# Detangled: a tool to pinpoint student confusion
by Enya, Erina, and Laura

## About
Short description

## How to use
1. Step one
2. Step two
3. Step three

In [None]:
## setup environment

import pandas as pd
import numpy as np
import matplotlib.pyplot as plt
import random
import string
import csv

from matplotlib.patches import Circle, RegularPolygon
from matplotlib.path import Path
from matplotlib.projections.polar import PolarAxes
from matplotlib.projections import register_projection
from matplotlib.spines import Spine
from matplotlib.transforms import Affine2D

import matplotlib.font_manager
from matplotlib import cm

from heapq import nlargest

# where to create or find rubric data file
path = r'/Users/enya/Downloads/cms.594_edtechdesign' #path = Path(r'path/to/dir')
fname = path + '/rubric.csv'

In [None]:
## create random raw data -- rubric data of points lost

#100 random student ids
studentid = [] 
for i in range(100):
    studentid.append( ''.join([random.choice(string.digits) for n in range(5)]))
    
headerList = ['student', "energyA", "kinematicsA", "mathA", "mathB", "graphC", "dimC"] #column names
maxpts_dict = dict(zip(headerList[1:], [1, 1, 1, 2, 1, 1])) #total number of points in each concept
maxpts = list(maxpts_dict.values())

# random data
enA = [np.random.choice(list(range(maxpts[0]+1)), p=[0.8, 0.2]) for x in range(100)]
kinA = [np.random.choice(list(range(maxpts[1]+1)), p=[0.95, 0.05]) for x in range(100)]

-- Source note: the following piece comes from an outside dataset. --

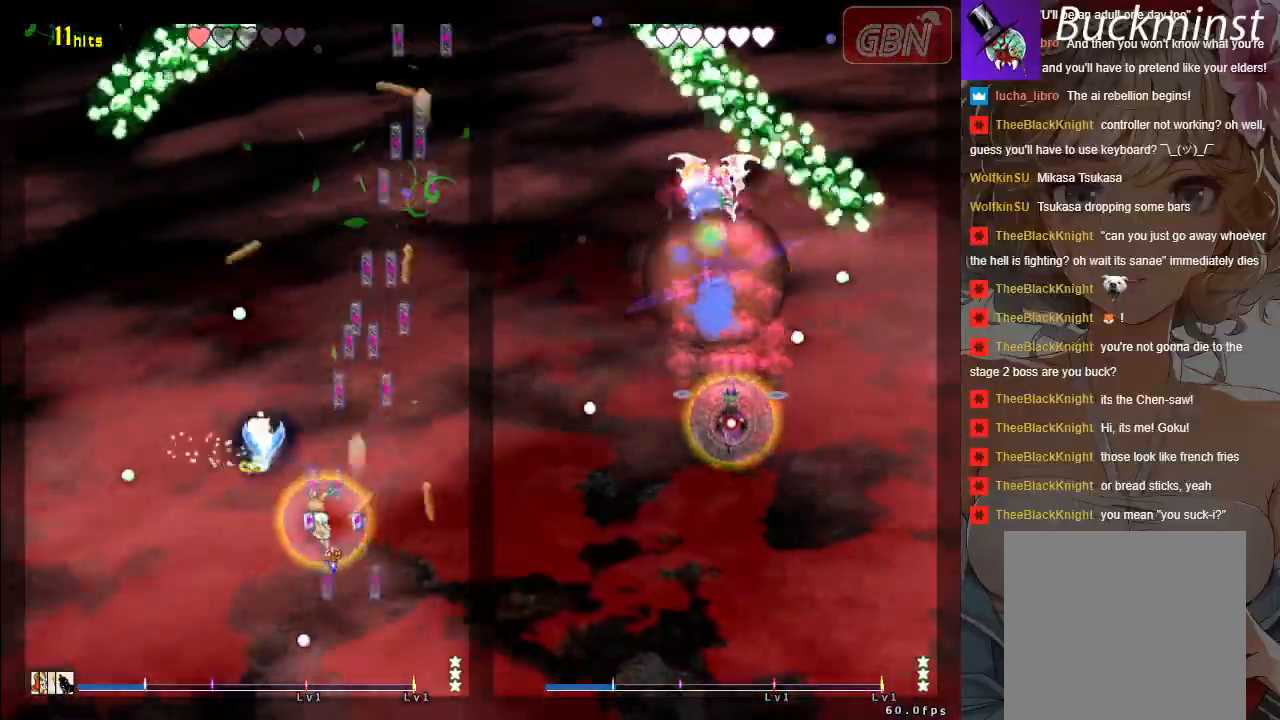
{"buttons": ["A", "X"], "left_stick": "center", "events": [[217, "X", "down"], [217, "left_stick", "down"], [350, "left_stick", "center"]]}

matA = [np.random.choice(list(range(maxpts[2]+1)), p=[0.75, 0.25]) for x in range(100)]
matB = [np.random.choice(list(range(maxpts[3]+1)), p=[0.8, 0.05, 0.15]) for x in range(100)]

grC = [np.random.choice(list(range(maxpts[4]+1)), p=[0.7, 0.3]) for x in range(100)]
dimC = [np.random.choice(list(range(maxpts[5]+1)), p=[0.7, 0.3]) for x in range(100)]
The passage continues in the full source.